I’m feeling chills of horror and of love reading this, Eva and tears come to my eyes. I did not know the exact date, although of course I know it in my soul—and now I know it consciously via our connection. This I must meditate upon and process.
The only thing that stops me from plunging into despair when I think of the reality of what you say is Agnes farting enormously beside me.
Here’s to honoring ALL of our collective ancestors and the eternal and unnamable Love in which we dwell.
What a remarkable woman your Buby was. And an important influence in your life.

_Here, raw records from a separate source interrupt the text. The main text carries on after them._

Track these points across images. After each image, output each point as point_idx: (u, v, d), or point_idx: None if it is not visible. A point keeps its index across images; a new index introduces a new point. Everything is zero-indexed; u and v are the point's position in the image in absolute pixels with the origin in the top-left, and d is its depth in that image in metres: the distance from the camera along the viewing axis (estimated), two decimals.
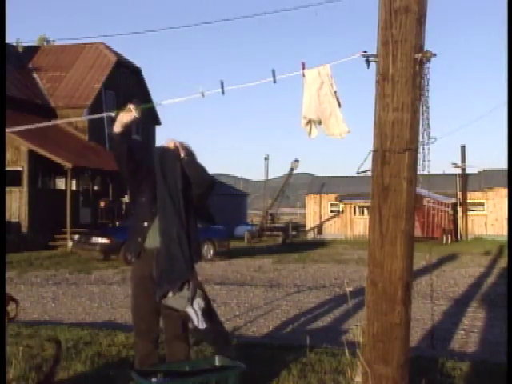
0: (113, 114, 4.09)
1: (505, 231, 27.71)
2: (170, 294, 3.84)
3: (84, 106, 26.82)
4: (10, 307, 3.81)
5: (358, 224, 31.60)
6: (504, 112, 4.27)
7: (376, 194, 3.27)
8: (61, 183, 24.38)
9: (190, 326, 3.88)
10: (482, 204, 31.60)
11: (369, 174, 3.40)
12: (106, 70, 28.53)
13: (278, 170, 52.05)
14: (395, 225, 3.21)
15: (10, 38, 28.22)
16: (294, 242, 28.55)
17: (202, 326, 3.82)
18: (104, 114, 4.32)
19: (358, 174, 3.48)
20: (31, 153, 21.75)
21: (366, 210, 30.49)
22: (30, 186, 21.99)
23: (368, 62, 3.35)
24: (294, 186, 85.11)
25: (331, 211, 33.71)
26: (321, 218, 33.81)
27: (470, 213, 31.34)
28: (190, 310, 3.82)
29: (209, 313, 3.89)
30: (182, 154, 3.92)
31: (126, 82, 30.02)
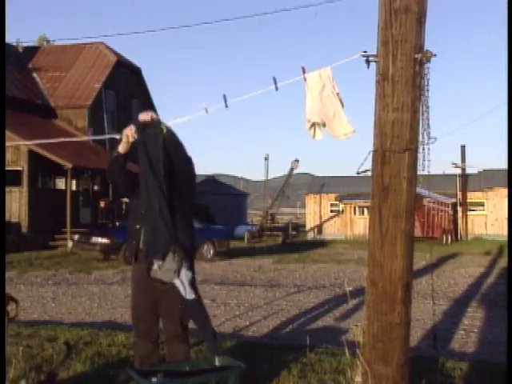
0: (118, 137, 4.11)
1: (505, 231, 27.71)
2: (156, 267, 3.82)
3: (84, 105, 26.84)
4: (10, 307, 3.81)
5: (358, 224, 31.61)
6: (504, 112, 4.28)
7: (376, 194, 3.27)
8: (61, 183, 24.38)
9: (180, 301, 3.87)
10: (482, 204, 31.61)
11: (369, 174, 3.40)
12: (106, 70, 28.54)
13: (278, 169, 52.12)
14: (395, 225, 3.21)
15: (10, 38, 28.26)
16: (294, 241, 28.55)
17: (189, 296, 3.82)
18: (106, 136, 4.33)
19: (358, 173, 3.48)
20: (31, 153, 21.76)
21: (365, 210, 30.50)
22: (30, 186, 22.00)
23: (368, 62, 3.35)
24: (294, 186, 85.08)
25: (331, 211, 33.72)
26: (321, 218, 33.83)
27: (469, 213, 31.35)
28: (177, 282, 3.82)
29: (196, 291, 3.86)
30: (164, 130, 3.88)
31: (125, 81, 30.02)
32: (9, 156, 21.30)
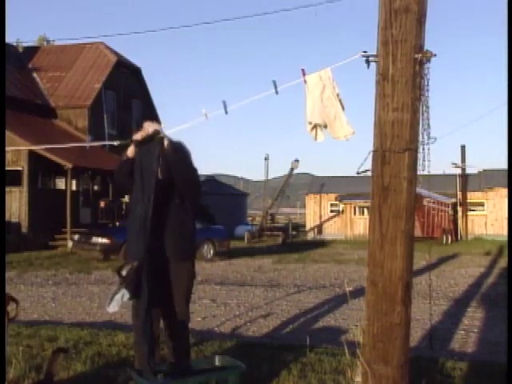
0: (115, 144, 4.11)
1: (505, 231, 27.71)
2: (124, 272, 3.84)
3: (84, 105, 26.84)
4: (10, 307, 3.81)
5: (358, 224, 31.61)
6: (504, 112, 4.28)
7: (376, 193, 3.27)
8: (61, 183, 24.39)
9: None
10: (482, 204, 31.61)
11: (369, 174, 3.40)
12: (106, 70, 28.54)
13: (278, 170, 52.04)
14: (395, 225, 3.21)
15: (10, 38, 28.26)
16: (294, 241, 28.55)
17: (109, 309, 3.86)
18: (106, 142, 4.33)
19: (358, 173, 3.48)
20: (31, 153, 21.74)
21: (366, 210, 30.50)
22: (30, 186, 21.99)
23: (368, 62, 3.35)
24: (294, 186, 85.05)
25: (331, 211, 33.73)
26: (321, 217, 33.83)
27: (469, 213, 31.35)
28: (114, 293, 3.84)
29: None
30: (166, 144, 3.88)
31: (125, 81, 30.02)
32: (9, 156, 21.30)
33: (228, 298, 10.43)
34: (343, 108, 3.69)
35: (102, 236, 17.52)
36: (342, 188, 32.89)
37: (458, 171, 31.49)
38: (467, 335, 7.36)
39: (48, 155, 21.46)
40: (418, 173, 3.29)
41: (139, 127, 3.94)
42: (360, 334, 3.48)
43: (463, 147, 31.81)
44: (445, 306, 9.49)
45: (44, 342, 5.98)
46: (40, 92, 27.64)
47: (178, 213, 4.04)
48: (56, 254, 19.69)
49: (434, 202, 27.60)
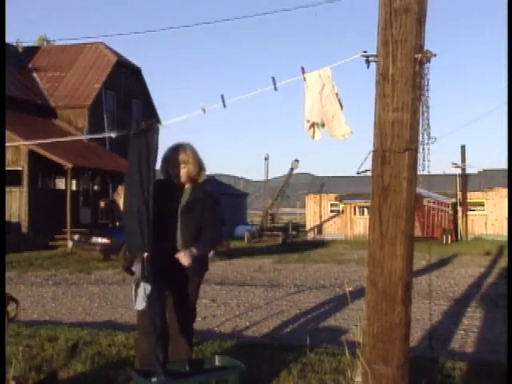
0: (113, 135, 4.09)
1: (505, 231, 27.71)
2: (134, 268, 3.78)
3: (84, 105, 26.85)
4: (10, 307, 3.81)
5: (358, 224, 31.61)
6: (504, 112, 4.27)
7: (376, 193, 3.27)
8: (61, 183, 24.39)
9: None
10: (482, 204, 31.60)
11: (369, 174, 3.39)
12: (106, 69, 28.54)
13: (278, 170, 51.96)
14: (395, 225, 3.21)
15: (10, 38, 28.27)
16: (294, 242, 28.55)
17: (137, 307, 3.76)
18: (105, 135, 4.34)
19: (358, 173, 3.48)
20: (31, 153, 21.76)
21: (366, 210, 30.50)
22: (30, 186, 22.00)
23: (368, 62, 3.34)
24: (294, 186, 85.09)
25: (331, 211, 33.72)
26: (321, 217, 33.82)
27: (470, 213, 31.34)
28: (134, 289, 3.79)
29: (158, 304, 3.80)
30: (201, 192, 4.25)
31: (125, 81, 30.03)
32: (9, 156, 21.31)
33: (228, 298, 10.43)
34: (342, 107, 3.69)
35: (102, 236, 17.53)
36: (342, 188, 32.88)
37: (458, 171, 31.49)
38: (467, 335, 7.36)
39: (48, 155, 21.47)
40: (418, 173, 3.29)
41: (139, 125, 3.91)
42: (360, 334, 3.48)
43: (463, 147, 31.81)
44: (445, 306, 9.49)
45: (44, 341, 5.98)
46: (40, 92, 27.65)
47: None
48: (56, 253, 19.69)
49: (434, 202, 27.60)
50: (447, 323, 8.04)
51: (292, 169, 30.81)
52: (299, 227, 37.82)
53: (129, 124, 4.01)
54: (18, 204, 21.56)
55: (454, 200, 30.69)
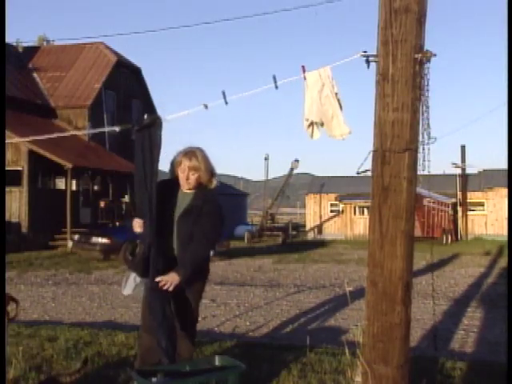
0: (117, 129, 4.14)
1: (505, 231, 27.71)
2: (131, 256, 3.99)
3: (84, 105, 26.85)
4: (10, 307, 3.82)
5: (358, 224, 31.60)
6: (504, 112, 4.28)
7: (376, 193, 3.27)
8: (61, 183, 24.39)
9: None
10: (482, 204, 31.59)
11: (369, 174, 3.39)
12: (106, 69, 28.54)
13: (278, 170, 51.93)
14: (395, 225, 3.21)
15: (10, 38, 28.30)
16: (294, 242, 28.55)
17: (124, 292, 4.03)
18: (105, 129, 4.36)
19: (358, 173, 3.48)
20: (31, 153, 21.76)
21: (366, 210, 30.50)
22: (29, 186, 22.00)
23: (368, 62, 3.34)
24: (294, 186, 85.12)
25: (331, 211, 33.71)
26: (321, 218, 33.81)
27: (470, 213, 31.34)
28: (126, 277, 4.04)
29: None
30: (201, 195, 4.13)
31: (125, 81, 30.02)
32: (9, 156, 21.31)
33: (228, 298, 10.43)
34: (341, 107, 3.69)
35: (102, 236, 17.53)
36: (342, 188, 32.87)
37: (458, 171, 31.48)
38: (467, 335, 7.36)
39: (48, 155, 21.46)
40: (418, 173, 3.29)
41: (140, 120, 3.95)
42: (360, 334, 3.48)
43: (463, 147, 31.80)
44: (445, 306, 9.49)
45: (44, 341, 5.97)
46: (40, 92, 27.65)
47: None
48: (56, 254, 19.69)
49: (434, 202, 27.59)
50: (447, 323, 8.04)
51: (292, 169, 30.80)
52: (299, 227, 37.81)
53: (129, 122, 4.03)
54: (17, 204, 21.56)
55: (453, 200, 30.68)
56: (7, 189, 19.96)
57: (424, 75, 3.24)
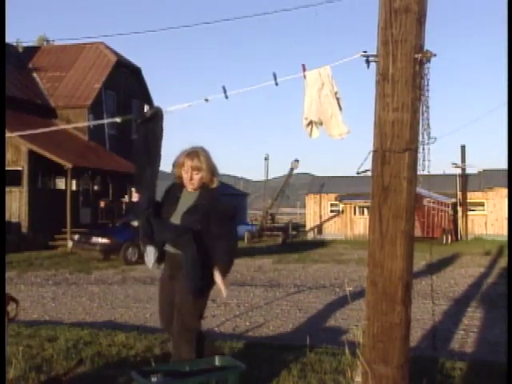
0: (118, 120, 4.24)
1: (505, 231, 27.70)
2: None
3: (84, 105, 26.84)
4: (10, 307, 3.81)
5: (358, 224, 31.60)
6: (504, 112, 4.28)
7: (376, 193, 3.27)
8: (61, 183, 24.39)
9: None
10: (482, 204, 31.59)
11: (369, 174, 3.39)
12: (106, 69, 28.54)
13: (278, 169, 51.92)
14: (395, 225, 3.21)
15: (10, 38, 28.27)
16: (294, 242, 28.55)
17: (152, 267, 4.16)
18: (105, 121, 4.42)
19: (358, 173, 3.48)
20: (31, 153, 21.76)
21: (366, 210, 30.49)
22: (29, 186, 22.00)
23: (368, 62, 3.35)
24: (294, 186, 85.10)
25: (331, 211, 33.70)
26: (321, 217, 33.81)
27: (470, 213, 31.33)
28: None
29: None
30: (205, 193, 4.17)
31: (125, 81, 30.03)
32: (9, 156, 21.31)
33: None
34: (340, 107, 3.70)
35: (102, 236, 17.53)
36: (342, 188, 32.86)
37: (458, 171, 31.46)
38: (467, 335, 7.36)
39: (48, 155, 21.46)
40: (418, 173, 3.29)
41: (141, 111, 4.07)
42: (360, 334, 3.49)
43: (463, 147, 31.78)
44: (445, 306, 9.48)
45: (44, 341, 5.97)
46: (40, 92, 27.65)
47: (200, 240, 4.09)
48: (56, 254, 19.69)
49: (434, 202, 27.57)
50: (447, 323, 8.03)
51: (292, 169, 30.80)
52: (299, 227, 37.81)
53: (129, 124, 4.10)
54: (17, 204, 21.56)
55: (453, 200, 30.67)
56: (7, 189, 19.96)
57: (424, 75, 3.24)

My Grammy loved me unconditionally. I can recall her disagreeing with me or my choices a few times, and it was clear that she totally loved and approved of me as a person and that her issue was only with the particular choice I made or opinion I held.
I loved her despite her prejudices. Her responses to my long-term serious relationship with a Korean-American boyfriend in college were to put a book entitled “Mandarin Jews” in my room in her house and to arrange a date for me with her Jewish accountant. She meant well.
“Mandarin Jews” could have been the next CPK :) I guess as years march on we’re able to winnow out the love, even from the moments of misguided yentaing.
You got me with the God is Everywhere line. God is in your pocket. And saying it like she knew what she was talking about.
You got me with the difference between the juggling act of parenthood, and the YES act of grandparenthood. My mom and I talk about this all the time. How she’s so happy to be at a point in her life where she can say yes.
I am intrigued by your stories, Bruce. And I can smell those lilacs in the picture!
Lovely, all the way around.
Thanks Sarah—and particularly thanks for five-for-ten.
Enjoy your weekend—you guys have more than earned a rest!
Namaste
Your Buby was a remarkable woman. I didn’t have the benefit of grandmothers growing up (one died when I was a baby, one lives 3,000 miles away) and my grandfather was not the Yes sort, but I see my own mother reveling in that grandmotherly spirit. I can only imagine what precious and heart-filling memories my children and their cousins will have from their days with her.
Hi Kelly, Having a mom like that is a fantastic blessing—and there can be little doubt but that you carry that “yes” grandmotherly spirit forward as a mom, and perhaps one day as a “Buby” (no matter what name compassion and love travel by).